What is being asked
Your answer should consist only of the records, copied exactly, with the images removed.

Listed entries
◇ ◇ ◇ ◇ ◇ ◇ ◇

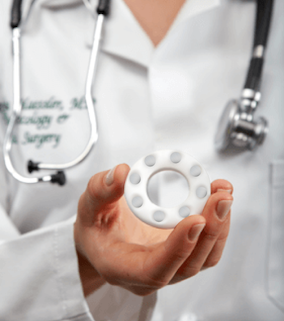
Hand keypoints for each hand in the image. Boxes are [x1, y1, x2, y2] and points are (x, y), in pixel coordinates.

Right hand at [74, 164, 232, 295]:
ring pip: (204, 257)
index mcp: (122, 267)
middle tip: (219, 197)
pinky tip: (218, 197)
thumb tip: (121, 173)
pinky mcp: (183, 253)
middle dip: (210, 230)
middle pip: (188, 264)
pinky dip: (218, 223)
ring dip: (219, 226)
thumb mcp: (88, 205)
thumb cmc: (96, 228)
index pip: (155, 269)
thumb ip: (101, 190)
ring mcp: (171, 266)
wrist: (104, 238)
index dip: (178, 248)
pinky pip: (207, 246)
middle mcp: (151, 273)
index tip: (195, 218)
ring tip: (223, 193)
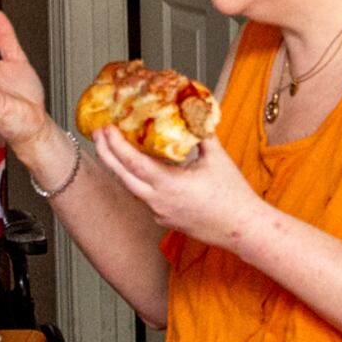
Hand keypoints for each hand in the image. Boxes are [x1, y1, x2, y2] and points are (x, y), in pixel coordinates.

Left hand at [89, 123, 273, 251]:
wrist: (243, 228)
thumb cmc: (233, 196)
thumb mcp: (217, 157)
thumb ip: (200, 133)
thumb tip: (191, 112)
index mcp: (169, 185)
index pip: (133, 163)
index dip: (116, 145)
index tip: (107, 128)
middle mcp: (159, 201)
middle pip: (122, 177)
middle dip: (106, 154)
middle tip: (98, 134)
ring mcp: (160, 213)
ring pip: (131, 188)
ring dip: (119, 168)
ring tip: (113, 149)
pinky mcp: (165, 220)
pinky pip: (145, 198)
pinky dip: (137, 181)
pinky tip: (140, 170)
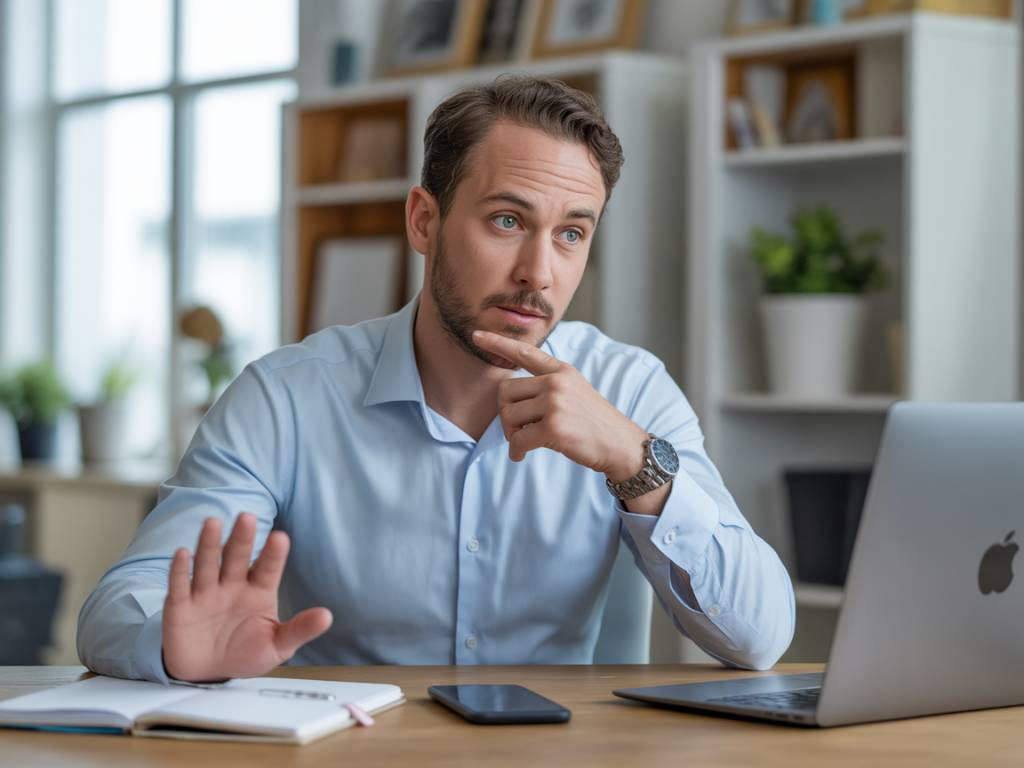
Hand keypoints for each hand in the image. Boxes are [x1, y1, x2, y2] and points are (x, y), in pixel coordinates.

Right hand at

◇ ◇ ◇ ◇ ◇ ◇ ◇

Response to the exercise
Hand keypoints for each hand in the image. Boxes are [x1, y1, x2, y2] and points are (x, y), in pixel coordinates.

Right hand at [74, 164, 232, 295]:
ring pip: (204, 257)
index mcp: (122, 267)
middle tip: (219, 197)
pinky tip: (218, 197)
thumb tip: (121, 173)
pinky mcp: (183, 253)
middle dip: (210, 230)
middle pip: (188, 264)
pinky dip: (218, 223)
ring dip: (219, 226)
thumb mcp: (88, 205)
thumb cmc: (96, 228)
index pip: (155, 269)
thumb ip: (101, 190)
ring mcp: (171, 266)
wrist: (104, 238)
index dip: (178, 248)
pinky pip: (207, 246)
middle mcp: (151, 273)
index tip: (195, 218)
ring tip: (223, 193)
Hand keypoints for each hand in the image. Boxes are [x1, y1, x2, y2] and points are (x, y), in pixel coordinates.

Left hand at [89, 123, 273, 251]:
wrist: (243, 228)
thumb cmc: (233, 196)
thumb mcp: (217, 157)
thumb ip: (200, 133)
thumb tip: (191, 112)
index mcp: (169, 185)
index pip: (133, 163)
index dip: (116, 145)
index tip: (107, 128)
middle mcp: (159, 201)
middle pip: (122, 177)
middle dip: (106, 154)
middle tip: (98, 134)
ring mcp: (160, 213)
ring pip: (131, 188)
ring dip: (119, 168)
ring tip: (113, 149)
pinky mcp: (165, 220)
pinky pip: (145, 198)
pinky dip: (137, 181)
pinky tip: (140, 170)
Hand keypoints for each hand in the image. Boxes are [x1, y1, x2, y2] and points are (x, y), in pixel coordinates.

Right hand at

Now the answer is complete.